Passage shown
* * *
2. Refinement of the "But-For" Expense Test

The Court’s granular analysis of internet and S&CC expenses provides a useful template for future cases. It distinguishes between fixed household costs (which the care-and-control parent would pay regardless of the children) and variable/child-specific costs. By excluding S&CC and half of the internet costs, the Court has provided a clearer "but-for" test: would this expense exist if the children were not there? If the answer is yes, and the expense is not increased by the children’s presence (unlike water or electricity), it should generally be excluded from the child’s maintenance budget.
* * *
Recorded information
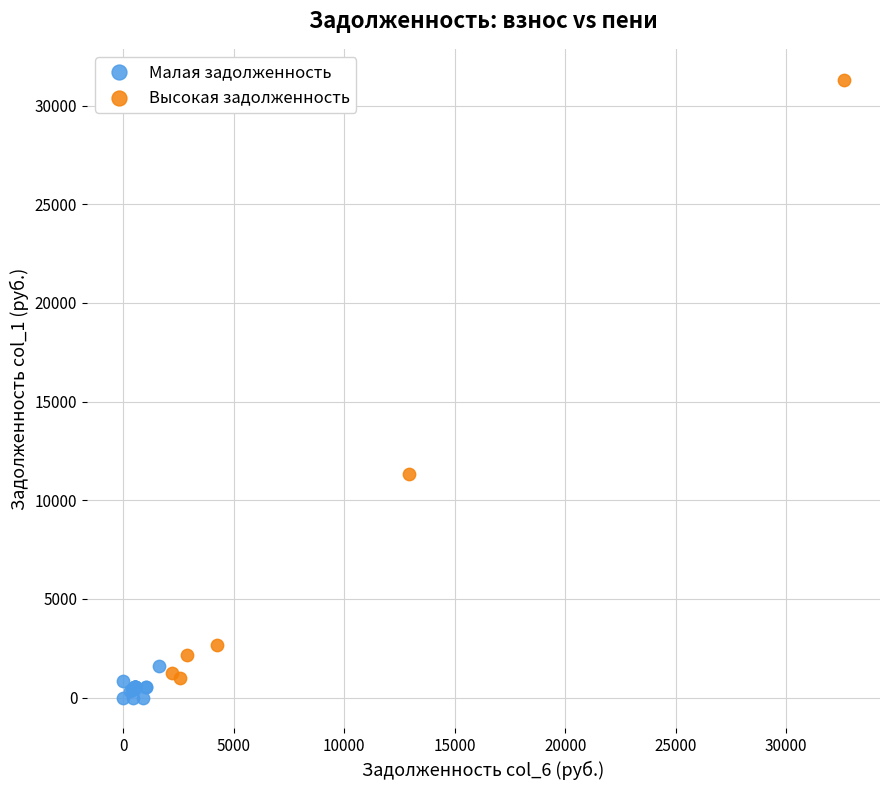

Which series has the largest Y range (max minus min)?

Высокая задолженность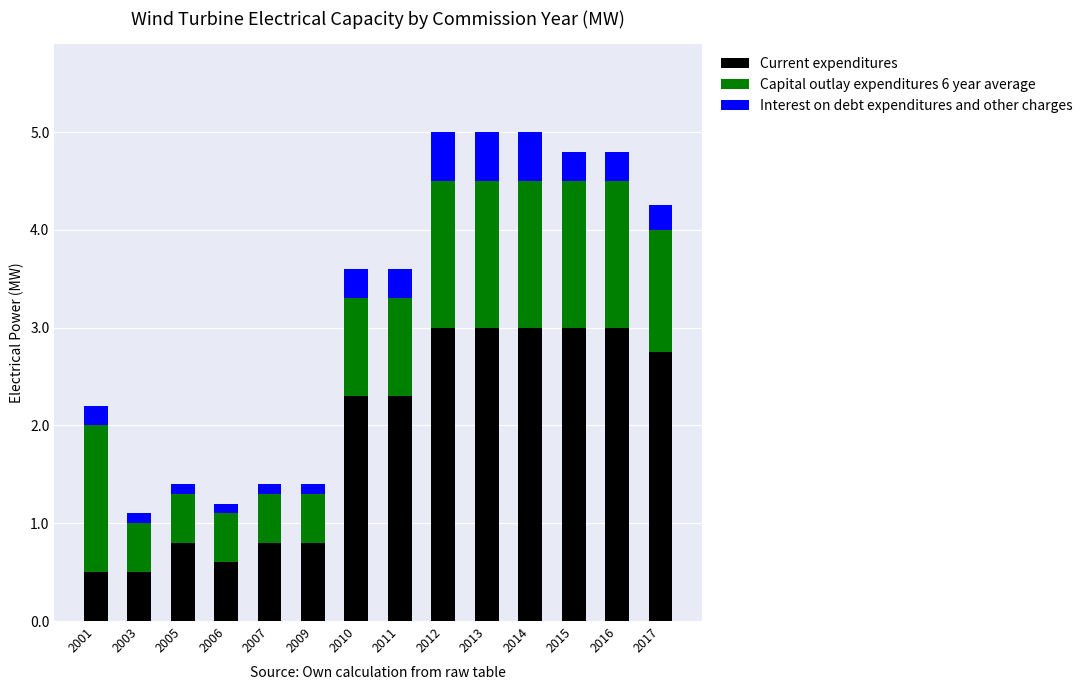

Is it true that Current expenditures equals 0.9 at 2010?

False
* * *
Actions to take
a - Name every specific household expense mentioned in the passage on the "but-for" expense test.
b - Continue the passage on the "but-for" expense test from its final sentence.

Results by task
a -
- Internet
- S&CC
- Water
- Electricity

b -
3. Reaffirmation of Income-Based Apportionment

The rejection of the 50:50 split is a firm reminder that the "common but differentiated responsibilities" principle is the default in Singapore. Practitioners should manage client expectations that an equal split is rarely the starting point if there is a discernible income disparity. The Court’s reliance on IRAS NOAs as the "gold standard" for determining income—over and above a party’s self-declared list of expenses—underscores the importance of objective financial documentation in these disputes.

4. Housing Costs as Maintenance

The case clarifies the relationship between matrimonial asset division and maintenance. Even if a property has been "dealt with" in the division of assets, the ongoing cost of providing a roof over the children's heads (whether via mortgage or rent) remains a valid maintenance expense. This prevents the "double-counting" argument from being used to exclude legitimate housing needs from the maintenance calculation.

In the broader Singapore legal landscape, this case sits alongside AUA v ATZ and WLE v WLF as a key authority on the limits of parental discretion in financial matters. It ensures that the "best interests of the child" remain financially protected against the competing personal interests of the parents.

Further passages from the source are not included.